Recentemente comprei num hipermercado dois bolos light da marca Renata, ambos com validade até setembro de 2009. Abri a primeira embalagem e o bolo estava mofado, a segunda, idem.

Liguei para o SAC da empresa e fui recebida por uma atendente que quis ouvir minha história antes mesmo do inevitável e burocrático preenchimento de cadastro. Como já estive em inúmeras situações como esta, confesso que minha atitude foi de total prevenção. Imaginei que ouviria uma seqüência de argumentos automáticos aprendidos nos treinamentos de atendimento: aguarde nosso retorno, não podemos fazer nada no momento, dirija-se com o produto no local da compra para efetuar a troca etc.

Contrariando as expectativas pessimistas, a atendente conduziu o caso da seguinte maneira:

  1. Pediu para que eu contasse o problema.

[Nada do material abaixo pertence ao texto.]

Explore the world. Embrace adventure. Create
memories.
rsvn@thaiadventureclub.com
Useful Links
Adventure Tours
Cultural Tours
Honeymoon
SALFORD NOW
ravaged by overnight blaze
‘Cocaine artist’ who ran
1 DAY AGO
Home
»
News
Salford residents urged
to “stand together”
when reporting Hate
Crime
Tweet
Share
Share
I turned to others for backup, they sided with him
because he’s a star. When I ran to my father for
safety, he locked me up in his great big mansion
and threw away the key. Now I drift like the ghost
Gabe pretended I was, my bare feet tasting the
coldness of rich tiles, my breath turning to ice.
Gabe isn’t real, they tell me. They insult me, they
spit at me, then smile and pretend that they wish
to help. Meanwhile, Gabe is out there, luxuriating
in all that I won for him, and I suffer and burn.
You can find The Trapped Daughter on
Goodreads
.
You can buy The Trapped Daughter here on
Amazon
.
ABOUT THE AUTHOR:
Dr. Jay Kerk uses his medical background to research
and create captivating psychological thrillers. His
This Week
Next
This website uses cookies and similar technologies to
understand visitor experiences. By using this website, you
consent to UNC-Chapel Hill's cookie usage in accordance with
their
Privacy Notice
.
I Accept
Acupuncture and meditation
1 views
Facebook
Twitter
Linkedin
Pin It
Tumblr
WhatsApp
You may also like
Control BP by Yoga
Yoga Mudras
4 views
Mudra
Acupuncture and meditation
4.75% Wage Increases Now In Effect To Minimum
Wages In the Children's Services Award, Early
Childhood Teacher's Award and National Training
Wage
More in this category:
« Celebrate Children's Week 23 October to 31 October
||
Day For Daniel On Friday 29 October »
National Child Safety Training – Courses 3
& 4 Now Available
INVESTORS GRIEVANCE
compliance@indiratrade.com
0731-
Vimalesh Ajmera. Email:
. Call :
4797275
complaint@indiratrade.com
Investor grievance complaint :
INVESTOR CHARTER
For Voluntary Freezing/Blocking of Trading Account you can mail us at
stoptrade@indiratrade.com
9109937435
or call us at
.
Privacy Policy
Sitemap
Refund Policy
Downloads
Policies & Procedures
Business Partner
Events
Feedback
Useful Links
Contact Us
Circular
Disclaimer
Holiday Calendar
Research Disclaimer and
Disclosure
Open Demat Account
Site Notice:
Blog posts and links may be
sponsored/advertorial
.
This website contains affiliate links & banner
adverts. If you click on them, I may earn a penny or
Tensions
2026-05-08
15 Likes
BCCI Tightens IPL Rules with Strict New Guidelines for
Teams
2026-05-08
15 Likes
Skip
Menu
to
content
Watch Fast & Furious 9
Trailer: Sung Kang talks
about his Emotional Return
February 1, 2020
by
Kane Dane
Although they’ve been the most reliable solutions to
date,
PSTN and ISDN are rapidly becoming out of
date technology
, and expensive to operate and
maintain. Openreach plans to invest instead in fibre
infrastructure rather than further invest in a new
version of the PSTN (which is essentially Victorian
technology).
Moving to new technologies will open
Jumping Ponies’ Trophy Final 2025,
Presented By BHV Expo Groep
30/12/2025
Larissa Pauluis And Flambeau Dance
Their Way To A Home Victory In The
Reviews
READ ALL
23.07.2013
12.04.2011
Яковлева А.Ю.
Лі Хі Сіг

Ela não pediu informações cadastrais inicialmente;
  2. Disse para eu jogar os bolos no lixo imediatamente e me explicou que mofo pode ser perigoso à saúde e pode contaminar outros alimentos. Fiquei espantada por não ter me pedido para enviar o produto como prova;
  3. Solicitou o número do lote dos produtos para análise técnica;
  4. Confirmou o local da compra para que a empresa mandasse técnicos que fariam uma inspeção das condições de armazenamento do local;
  5. Solicitou meu endereço para enviar, em até 15 dias, dois bolos para repor os danificados.


15 dias depois a empresa Renata/Selmi enviou os bolos bem embalados e acompanhados de uma carta agradecendo minha colaboração e colocando-se à disposição. Além disso, ainda me enviaram como cortesia um pacote de queijo ralado.

Na prática de pesquisa de mercado costumo ouvir com mais freqüência reclamações que elogios sobre a conduta de empresas no atendimento ao cliente. Vejo que o que realmente incomoda os clientes é receber um atendimento indiferenciado,
estereotipado, lento, frio, burocrático, desconfiado a priori e, na maioria das vezes, com um resultado insatisfatório.

Clientes são pessoas e querem ser ouvidos como indivíduos que têm uma história particular com aquele produto ou serviço. Querem trazer as suas perspectivas do problema.

O que faz realmente a diferença é abrir o canal para ouvir o sujeito e não adotar procedimentos padronizados que podem facilitar a operação de atendimento para as empresas, mas não garantem um atendimento de qualidade ao cliente.

A Renata/Selmi, pelo menos nesse episódio, mostrou competência para entender o cliente.